=== Begin Enclosure ===
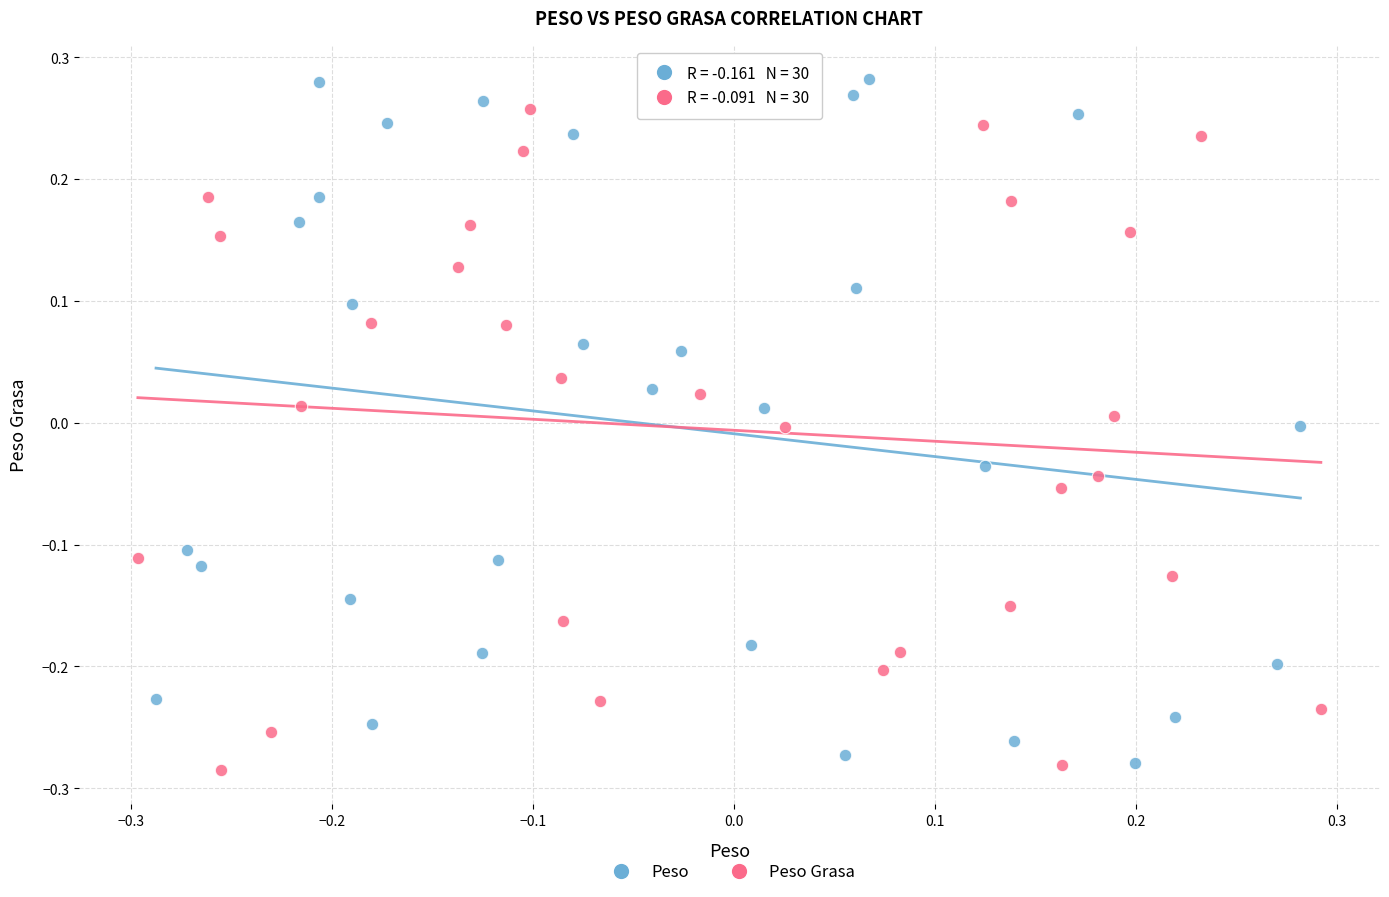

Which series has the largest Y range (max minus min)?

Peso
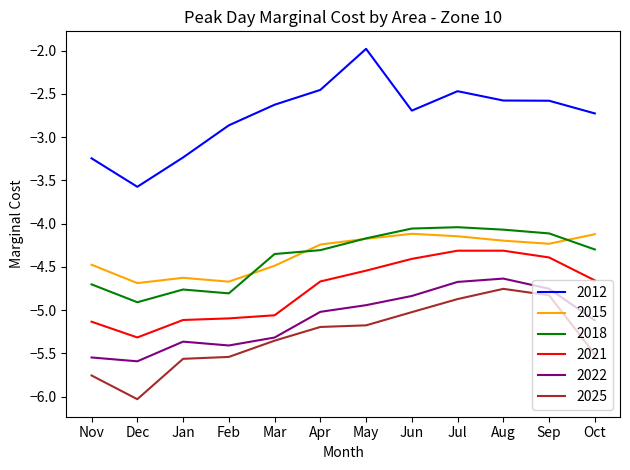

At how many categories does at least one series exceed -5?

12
=== End Enclosure ===
- What to do -
Pull out each line of the data above that contains the string "series". Treat uppercase and lowercase letters as different.

- Result for this task -
Which series has the largest Y range (max minus min)?
At how many categories does at least one series exceed -5?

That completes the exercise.